La Colonne de Judith Bat-Or. Journal d’une Invisible -52-

Judith Bat-Or

Il y a quelques jours, je me suis déclarée ici contre l’accord de trêve concocté par nos ennemis avec notre complicité et celle de nos amis. Je l’ai dit et je le pensais. Je n’avais qu’une chose en tête, la paix. La paix dont nous, les Juifs, rêvons depuis deux mille ans. C’est-à-dire le droit d’être soi, libre, digne, souverain, sans avoir à se justifier simplement d’exister. Je me trompais. Comme se sont trompés les pères et mères de l’État d’Israël, lorsqu’ils croyaient pouvoir fonder un pays comme les autres. Eux qui se sont réjouis du premier prisonnier de droit commun israélien et de la première prostituée. 

J’ai longtemps imaginé que notre impossibilité à être un peuple « comme les autres » venait de l’extérieur, de la haine qu’on nous voue et des standards qu’on nous impose. Des derniers événements, je crois comprendre aujourd’hui que cette impossibilité vient en partie aussi de nous. Malgré nous. Ce n’est pas un hasard si nous avons servi, aux quatre coins du monde durant des siècles et des siècles, de victimes expiatoires. 

Pour survivre, les « grandes » nations se sont montrées féroces. Elles ont conquis, détruit, maté et massacré, sans états d’âme. La fin justifiant les moyens, et la victoire, tout sacrifice. Toujours.

Mais pour le peuple d’Israël, la victoire compte moins que la vie. C’est ainsi qu’en 2011, ses dirigeants ont libéré plus de mille meurtriers en échange d’un soldat, prisonnier du Hamas. Ainsi encore qu’ils ont cessé, il y a près d’une semaine, leur avancée victorieuse contre les hordes de barbares qui ont assassiné, mutilé, violé en riant, et consenti à relâcher, aux portes de Jérusalem, des dizaines de terroristes, trois pour chacun de ces enfants, de ces femmes et ces hommes, arrachés à leur famille, à leur foyer, un jour de fête.

Depuis samedi, où a eu lieu la première « transaction », tout Israël, moi comprise, est scotché devant les écrans dès l’heure fixée par l’accord pour le passage des otages des mains des tortionnaires à celles de la Croix-Rouge. Le pays entier subit, aussi furieux qu’impuissant, le cirque que lui infligent les monstres du Hamas, qui aiment à se jouer de nous, avec leurs faux « problèmes techniques », causes prétendues des retards, avec les sourires forcés des victimes à leurs bourreaux, avec les foules menaçantes, huant ces êtres à leur merci, hurlant en chœur « Allah Akbar », avec leur air triomphant et leurs V de la victoire. Car pour eux, un mort juif, même un seul, est déjà une victoire, même s’il leur a coûté la vie de plus de 10 000 des leurs, selon leurs propres chiffres.

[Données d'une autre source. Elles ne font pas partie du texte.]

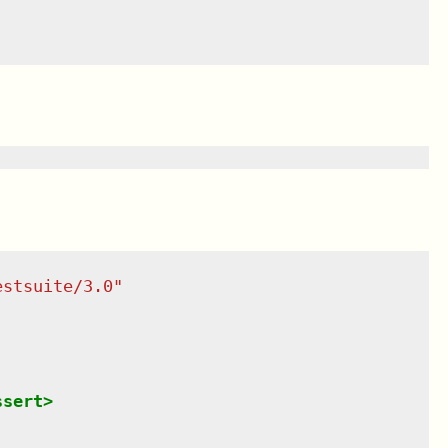
estsuite/3.0
"
ssert
>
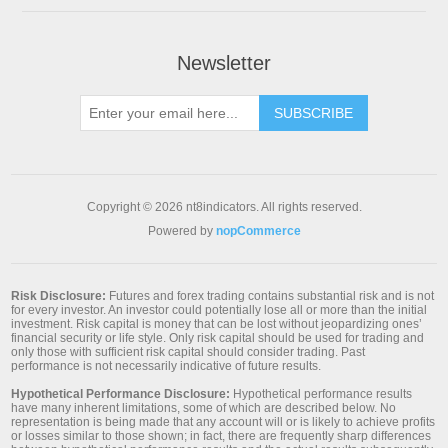
Newsletter
SUBSCRIBE
Copyright © 2026 nt8indicators. All rights reserved.
Powered by
nopCommerce
Risk Disclosure:
Futures and forex trading contains substantial risk and is not
for every investor. An investor could potentially lose all or more than the initial
investment. Risk capital is money that can be lost without jeopardizing ones’
financial security or life style. Only risk capital should be used for trading and
only those with sufficient risk capital should consider trading. Past
performance is not necessarily indicative of future results.
Hypothetical Performance Disclosure:
Hypothetical performance results
have many inherent limitations, some of which are described below. No
representation is being made that any account will or is likely to achieve profits
or losses similar to those shown; in fact, there are frequently sharp differences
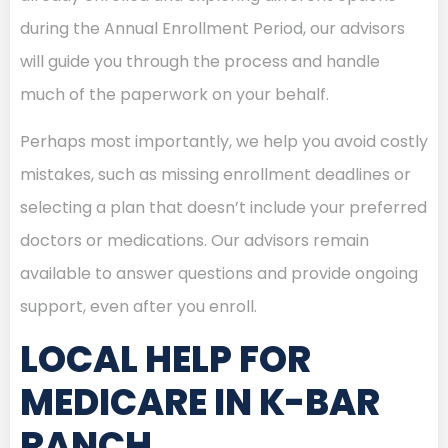
during the Annual Enrollment Period, our advisors
will guide you through the process and handle
much of the paperwork on your behalf.
Perhaps most importantly, we help you avoid costly
mistakes, such as missing enrollment deadlines or
selecting a plan that doesn’t include your preferred
doctors or medications. Our advisors remain
available to answer questions and provide ongoing
support, even after you enroll.
LOCAL HELP FOR
MEDICARE IN K-BAR
RANCH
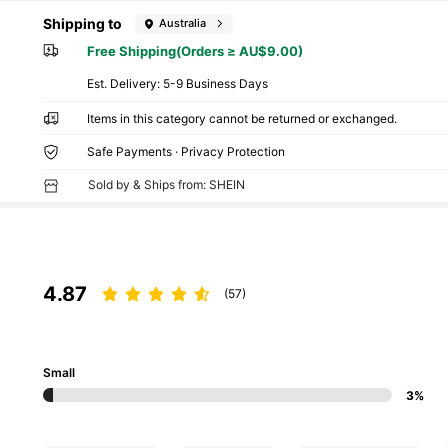
Shipping to
Australia
Free Shipping(Orders ≥ AU$9.00)
​Est. Delivery:
5-9 Business Days
Items in this category cannot be returned or exchanged.
Safe Payments · Privacy Protection
Sold by & Ships from: SHEIN
4.87
(57)
Small
3%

Comme tous les Israéliens, malgré quelque amertume, je me suis réjouie de la libération de nos frères et nos sœurs, attendrie à la vue surtout de ces pauvres enfants jetés trop tôt dans le grand bain de sang. Comme tous, j’ai eu envie de les accueillir dans mes bras. De les serrer. De les bénir. 

Et enfin, aujourd’hui, après des jours et des nuits où j’ai cru perdre la raison, des jours et des nuits de doute, d’angoisse, de désespoir, j’ai enfin réalisé que refuser cet accord aurait trahi notre nature et nos valeurs premières. Que refuser cet accord aurait signifié la paix, peut-être, pour Israël, mais la fin du judaïsme.

Beaucoup le disent, et c’est vrai. Juste pas comme on l’entend. Le combat est inégal entre nous et nos ennemis. Car face à la perversion et à la cruauté, nous serons toujours démunis. Toujours perdants. Aussi, peut-on prédire, sans trop s’aventurer, que ni nous ni nos enfants ne connaîtrons la paix. Nous devrons apprendre à l’attendre, comme nous attendons le messie, un petit sourire ironique et triste au coin des lèvres. Et continuer à célébrer chaque instant de la vie. Mais sans plus baisser notre garde. Plus jamais.